Problem set:
a - Retype the stretch of the Karate Monkey Ops thread from "FLAGGED: NOT SS!" through "(Feb 10, 2013)".
b - In the Karate Monkey Ops thread, what reasons does Cotharyus give for wanting an old 22" KM frame and for being unable to find one?
c - Continue the Karate Monkey Ops thread from the point where it stops.

Extract provided:
== Segment start ==

# Karate Monkey Ops



## Clobber (Jan 13, 2010)

Anyone have info and/or pics?


----------



## rob1035 (Apr 20, 2007)

Karate Monkey Ops | Bikes | Surly Bikes


----------



## FatCloud (May 6, 2013)

FLAGGED: NOT SS!
I think the "Ops" series means "with vertical drops", YAWN (just kidding, I like both)
Nice specs for a Surly though.


----------



## Iamrockandroll13 (Feb 10, 2013)

It's got the same dropouts as the new Instigator, they are modular, so you can do horizontal if you want.


----------



## Clobber (Jan 13, 2010)

Bummer!!! I was hoping/assumed it would be a SS with a nicer spec.


----------



## Cotharyus (Jun 21, 2012)

As far as I'm aware, this is part of an update to the KM frame. As mentioned above, it uses modular dropouts. I'm quite excited to see this, because it has a set of track dropouts and that spray tan finish is pimp. And since I'm looking to buy a KM anyway.....


----------



## monogod (Feb 10, 2006)

as discussed elsewhere the MDS will allow a quick and easy belt drive mod as well. yet another bonus.


----------



## occamsrazor (Mar 9, 2014)

Does anyone actually have their hands on one of these yet? Or seen a review?


----------



## hendricks97 (Aug 7, 2013)

I heard they wont be available till late May/early June


----------



## occamsrazor (Mar 9, 2014)

The UK distributor is showing availability... any updates? Would be nice to see some more photos...


----------



## Cotharyus (Jun 21, 2012)

I happen to be looking for an old 22" KM frame, because I can swap everything from my current (broken) frame on to it. There aren't any to be had because of this change over. In my looking, several shops (in the US) have claimed availability for smaller frame sizes is coming up pretty quick, but the 22" is still showing availability in September.

== Segment end ==

Data block:
== Segment start ==

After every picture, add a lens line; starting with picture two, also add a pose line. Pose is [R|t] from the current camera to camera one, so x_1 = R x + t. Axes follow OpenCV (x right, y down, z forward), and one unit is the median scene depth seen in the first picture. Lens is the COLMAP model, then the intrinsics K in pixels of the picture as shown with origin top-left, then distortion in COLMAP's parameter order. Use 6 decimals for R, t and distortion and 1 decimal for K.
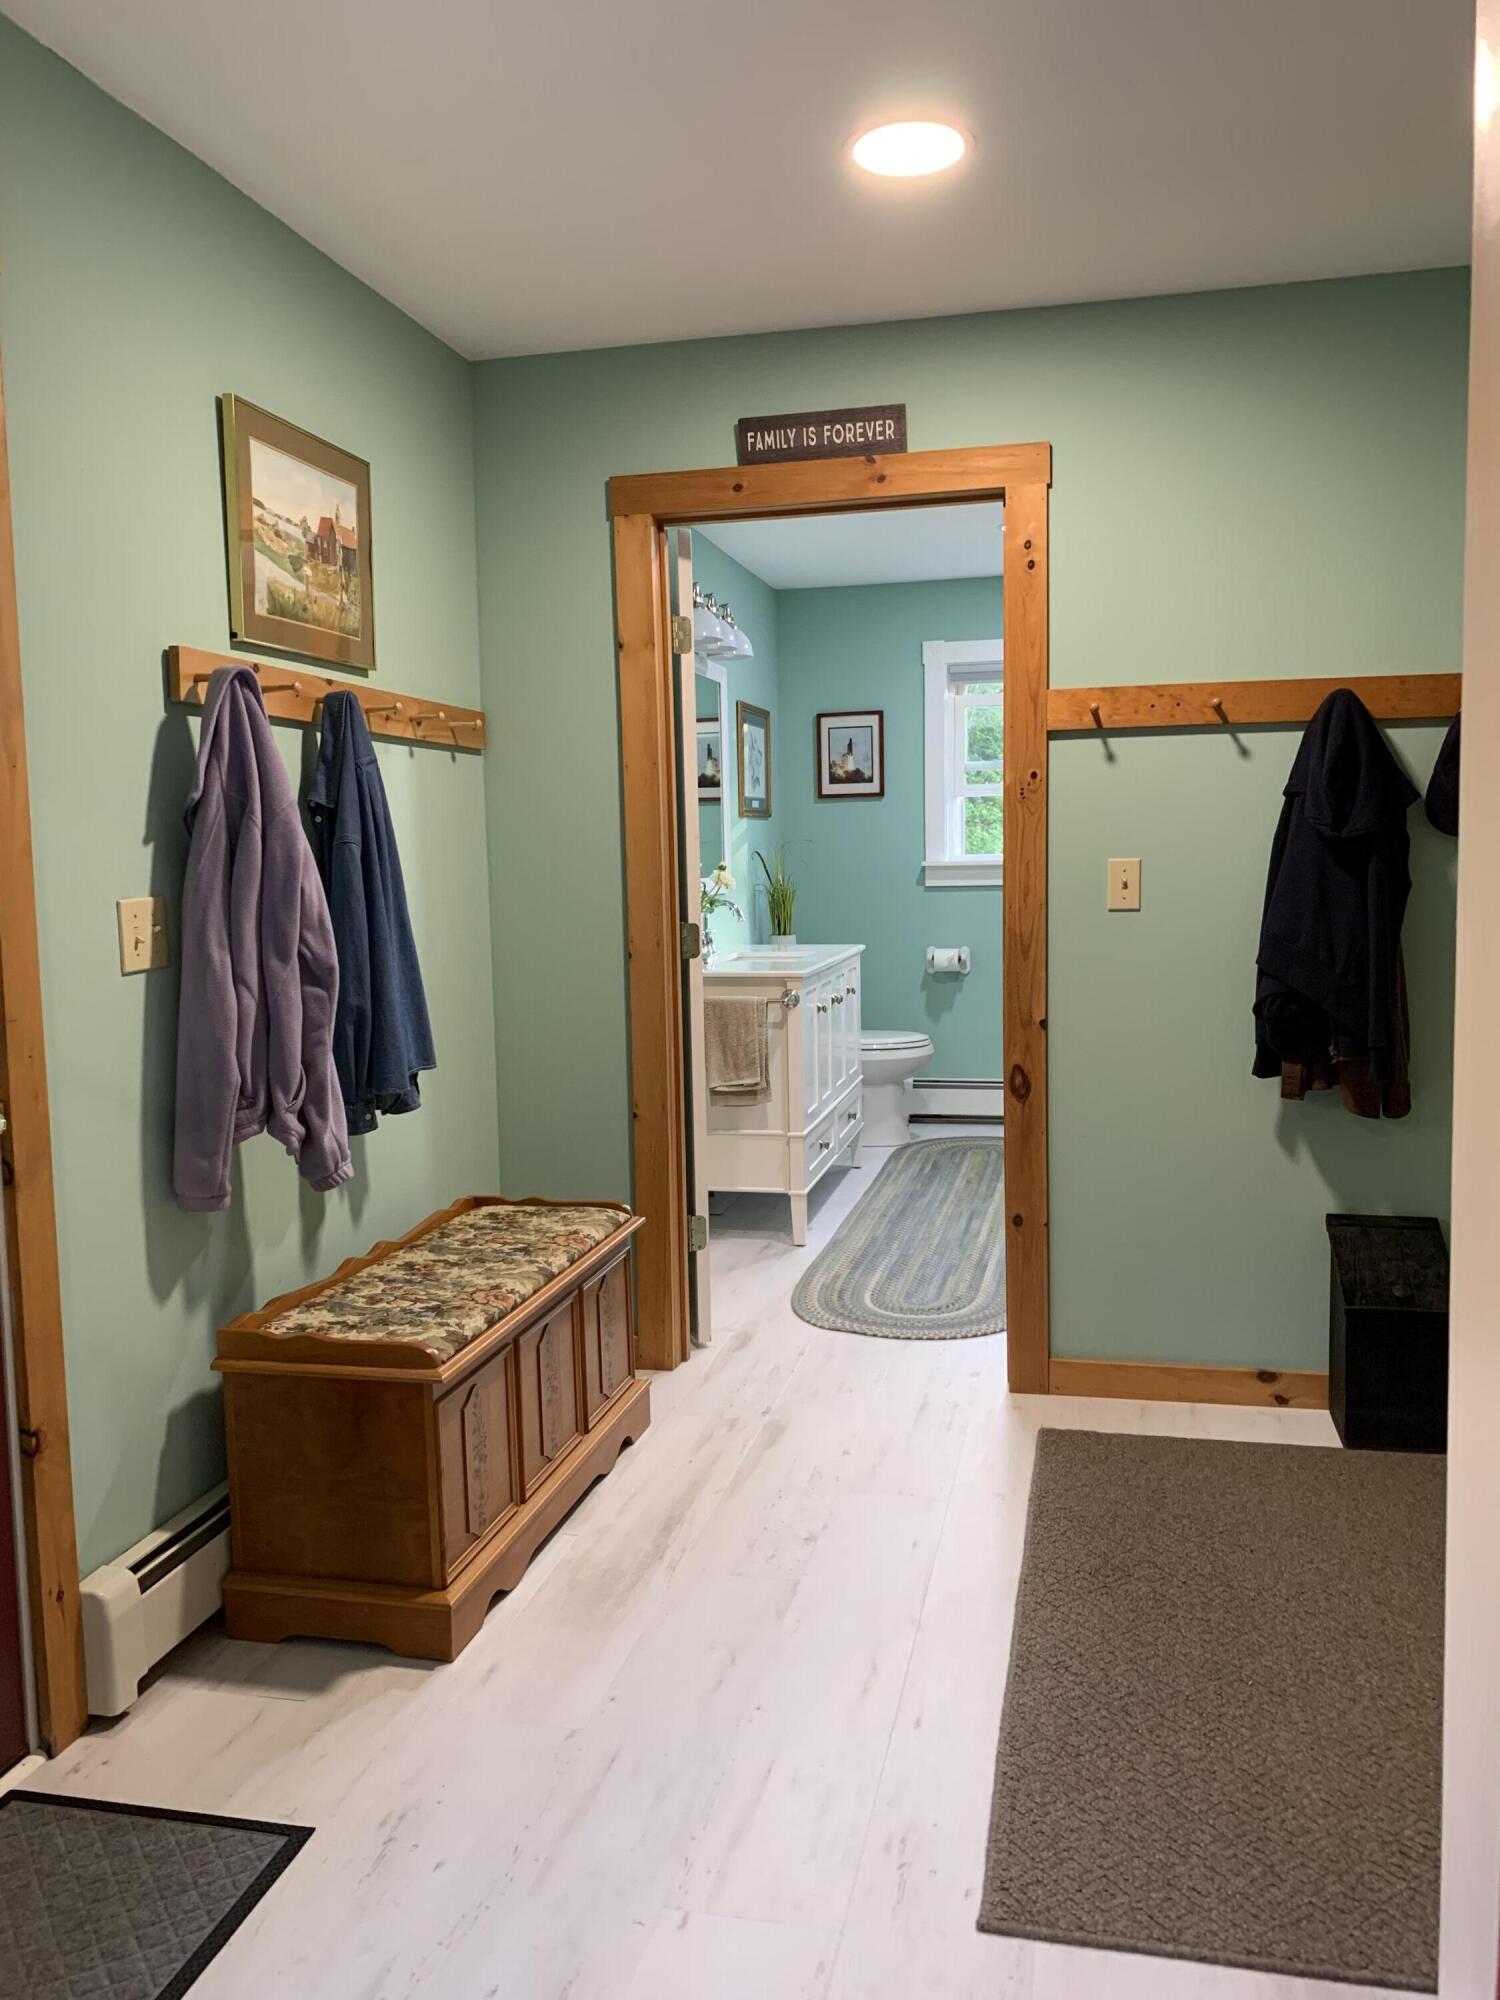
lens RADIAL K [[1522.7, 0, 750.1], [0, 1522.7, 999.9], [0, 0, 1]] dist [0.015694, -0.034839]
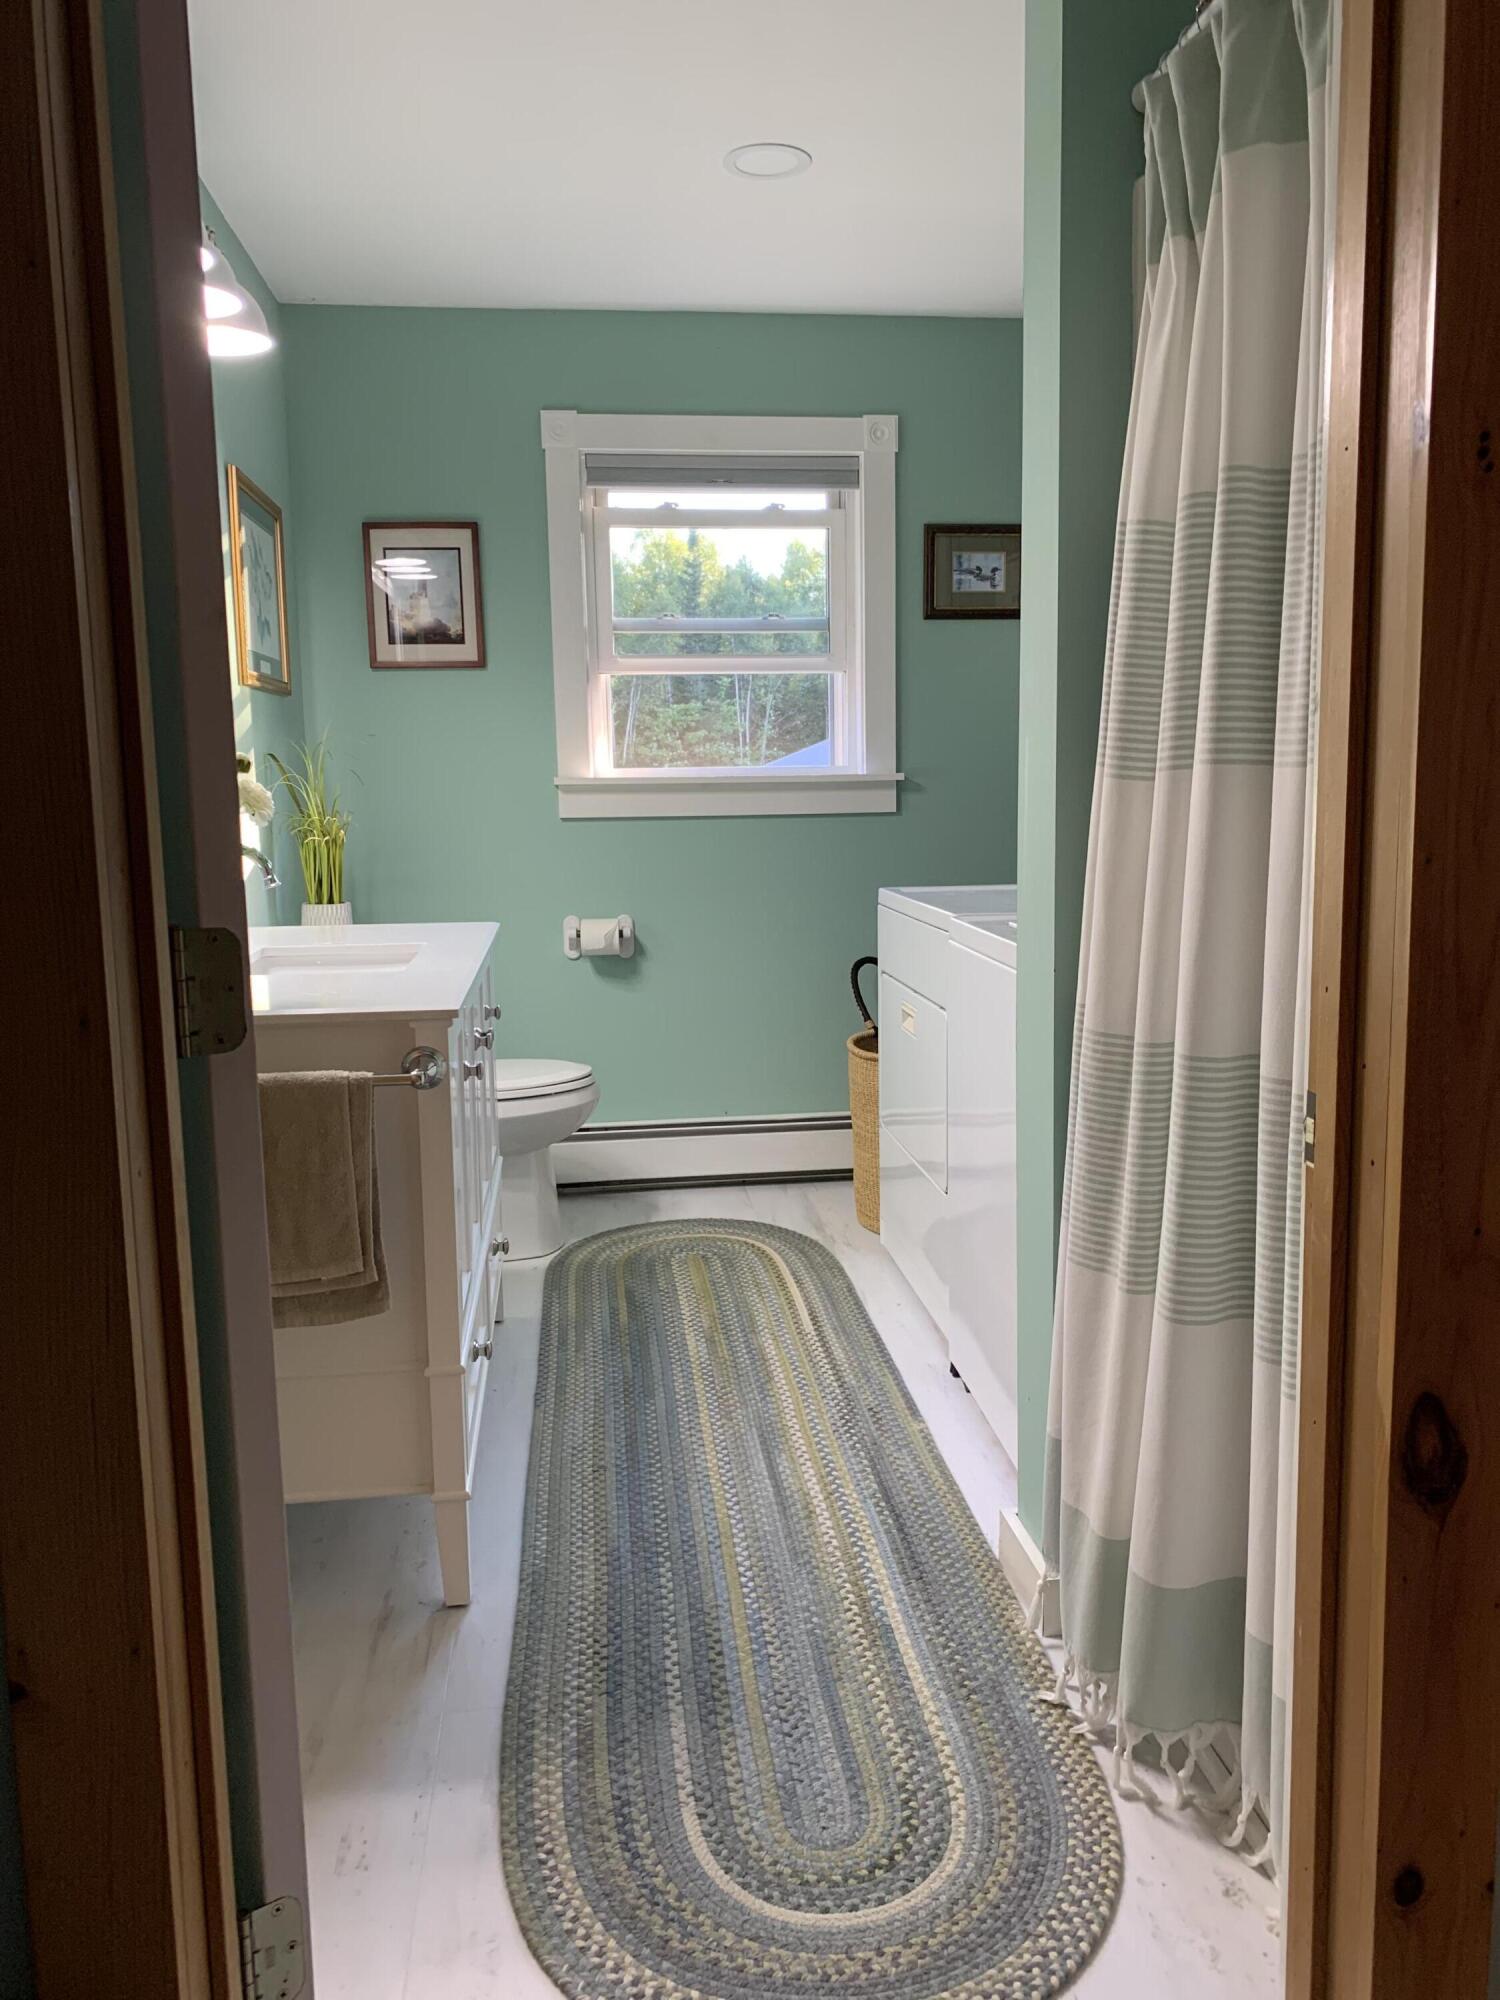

== Segment end ==

Answers to the exercise:
a -
FLAGGED: NOT SS!
I think the "Ops" series means "with vertical drops", YAWN (just kidding, I like both)
Nice specs for a Surly though.


----------



## Iamrockandroll13 (Feb 10, 2013)

b - Cotharyus wants an old 22" KM frame so that everything from the current, broken frame can be swapped onto it. None can be found because of the changeover to the updated KM frame.

c -
----------



## monogod (Feb 10, 2006)

it's not a "change over" but rather an "addition". the current frame will still be available once the ops start shipping.


----------



## ScaryJerry (Jan 12, 2004)

I'm seeing the non-MDS frame as discontinued in size XL...


----------



## Cotharyus (Jun 21, 2012)

ScaryJerry said:


> I'm seeing the non-MDS frame as discontinued in size XL...


Seriously? What do you see on the MDS frame for availability?


----------



## monogod (Feb 10, 2006)

ScaryJerry said:


> I'm seeing the non-MDS frame as discontinued in size XL...


you're right, jerry.

my apologies for any confusion, i was basing my info on previous info from surly.

apparently there was a miscommunication when i previously spoke to surly regarding this issue, as they indicated both frames would be available after the MDS version was introduced. hence my statement regarding availability of both.

however, i just spoke with bob this morning and he confirmed the "old" frame will be discontinued and replaced with the MDS version.



Cotharyus said:


> What do you see on the MDS frame for availability?


as of 1:09 pm cst QBP shows availability date of 6-15-14 for the MDS monkey in XL.


----------



## Cotharyus (Jun 21, 2012)

Wow, that's much earlier than I was originally told, they were talking mid september.


----------



## Ridefat1981 (Mar 17, 2014)

I got to play with one at surlys dealer show and it is insane. The orange is way cooler in person then it is in pictures. The MDS just gives you a few more options without having to mess with chain tensioners or other stuff like that. I ordered one on the spot. Looks like June or July. It will be worth the wait.


----------



## occamsrazor (Mar 9, 2014)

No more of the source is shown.